WHAT NEEDS TO BE DONE —
Recast the text lines in the records below as a JSON list of strings, one string per line, with blank lines left out.

RECORD EXCERPTS —
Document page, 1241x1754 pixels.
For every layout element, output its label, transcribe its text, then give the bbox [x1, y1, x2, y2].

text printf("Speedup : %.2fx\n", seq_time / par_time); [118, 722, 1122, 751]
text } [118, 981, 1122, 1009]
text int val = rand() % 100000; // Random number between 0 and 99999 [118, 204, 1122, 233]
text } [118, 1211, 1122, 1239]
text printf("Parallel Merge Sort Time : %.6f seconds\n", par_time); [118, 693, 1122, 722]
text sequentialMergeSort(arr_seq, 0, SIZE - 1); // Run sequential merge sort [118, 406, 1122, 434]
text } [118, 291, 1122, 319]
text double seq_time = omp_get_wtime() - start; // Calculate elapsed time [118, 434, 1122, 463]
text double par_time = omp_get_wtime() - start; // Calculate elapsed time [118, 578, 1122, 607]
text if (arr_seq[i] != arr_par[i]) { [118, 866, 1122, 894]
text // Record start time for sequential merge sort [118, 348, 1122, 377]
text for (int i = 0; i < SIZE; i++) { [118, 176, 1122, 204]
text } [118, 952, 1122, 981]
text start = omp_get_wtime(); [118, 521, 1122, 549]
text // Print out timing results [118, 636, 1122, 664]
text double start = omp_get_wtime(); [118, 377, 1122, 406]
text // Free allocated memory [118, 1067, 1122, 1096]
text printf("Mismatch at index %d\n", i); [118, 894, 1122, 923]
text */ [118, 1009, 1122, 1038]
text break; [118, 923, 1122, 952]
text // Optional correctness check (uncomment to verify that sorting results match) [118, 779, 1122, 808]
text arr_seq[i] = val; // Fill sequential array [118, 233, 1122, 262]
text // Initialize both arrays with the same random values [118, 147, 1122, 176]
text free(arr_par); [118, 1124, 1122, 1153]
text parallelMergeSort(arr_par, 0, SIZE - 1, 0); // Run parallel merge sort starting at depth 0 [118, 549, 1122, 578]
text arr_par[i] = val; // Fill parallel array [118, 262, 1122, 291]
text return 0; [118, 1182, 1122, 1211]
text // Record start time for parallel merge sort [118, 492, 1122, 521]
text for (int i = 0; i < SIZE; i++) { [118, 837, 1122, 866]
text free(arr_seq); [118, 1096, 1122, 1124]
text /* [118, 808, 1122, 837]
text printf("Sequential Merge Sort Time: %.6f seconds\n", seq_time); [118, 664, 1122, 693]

EXERCISE ANSWER —
[
  "Document page, 1241x1754 pixels.",
  "For every layout element, output its label, transcribe its text, then give the bbox [x1, y1, x2, y2].",
  "text printf(\"Speedup : %.2fx\\n\", seq_time / par_time); [118, 722, 1122, 751]",
  "text } [118, 981, 1122, 1009]",
  "text int val = rand() % 100000; // Random number between 0 and 99999 [118, 204, 1122, 233]",
  "text } [118, 1211, 1122, 1239]",
  "text printf(\"Parallel Merge Sort Time : %.6f seconds\\n\", par_time); [118, 693, 1122, 722]",
  "text sequentialMergeSort(arr_seq, 0, SIZE - 1); // Run sequential merge sort [118, 406, 1122, 434]",
  "text } [118, 291, 1122, 319]",
  "text double seq_time = omp_get_wtime() - start; // Calculate elapsed time [118, 434, 1122, 463]",
  "text double par_time = omp_get_wtime() - start; // Calculate elapsed time [118, 578, 1122, 607]",
  "text if (arr_seq[i] != arr_par[i]) { [118, 866, 1122, 894]",
  "text // Record start time for sequential merge sort [118, 348, 1122, 377]",
  "text for (int i = 0; i < SIZE; i++) { [118, 176, 1122, 204]",
  "text } [118, 952, 1122, 981]",
  "text start = omp_get_wtime(); [118, 521, 1122, 549]",
  "text // Print out timing results [118, 636, 1122, 664]",
  "text double start = omp_get_wtime(); [118, 377, 1122, 406]",
  "text // Free allocated memory [118, 1067, 1122, 1096]",
  "text printf(\"Mismatch at index %d\\n\", i); [118, 894, 1122, 923]",
  "text */ [118, 1009, 1122, 1038]",
  "text break; [118, 923, 1122, 952]",
  "text // Optional correctness check (uncomment to verify that sorting results match) [118, 779, 1122, 808]",
  "text arr_seq[i] = val; // Fill sequential array [118, 233, 1122, 262]",
  "text // Initialize both arrays with the same random values [118, 147, 1122, 176]",
  "text free(arr_par); [118, 1124, 1122, 1153]",
  "text parallelMergeSort(arr_par, 0, SIZE - 1, 0); // Run parallel merge sort starting at depth 0 [118, 549, 1122, 578]",
  "text arr_par[i] = val; // Fill parallel array [118, 262, 1122, 291]",
  "text return 0; [118, 1182, 1122, 1211]",
  "text // Record start time for parallel merge sort [118, 492, 1122, 521]",
  "text for (int i = 0; i < SIZE; i++) { [118, 837, 1122, 866]",
  "text free(arr_seq); [118, 1096, 1122, 1124]",
  "text /* [118, 808, 1122, 837]",
  "text printf(\"Sequential Merge Sort Time: %.6f seconds\\n\", seq_time); [118, 664, 1122, 693]"
]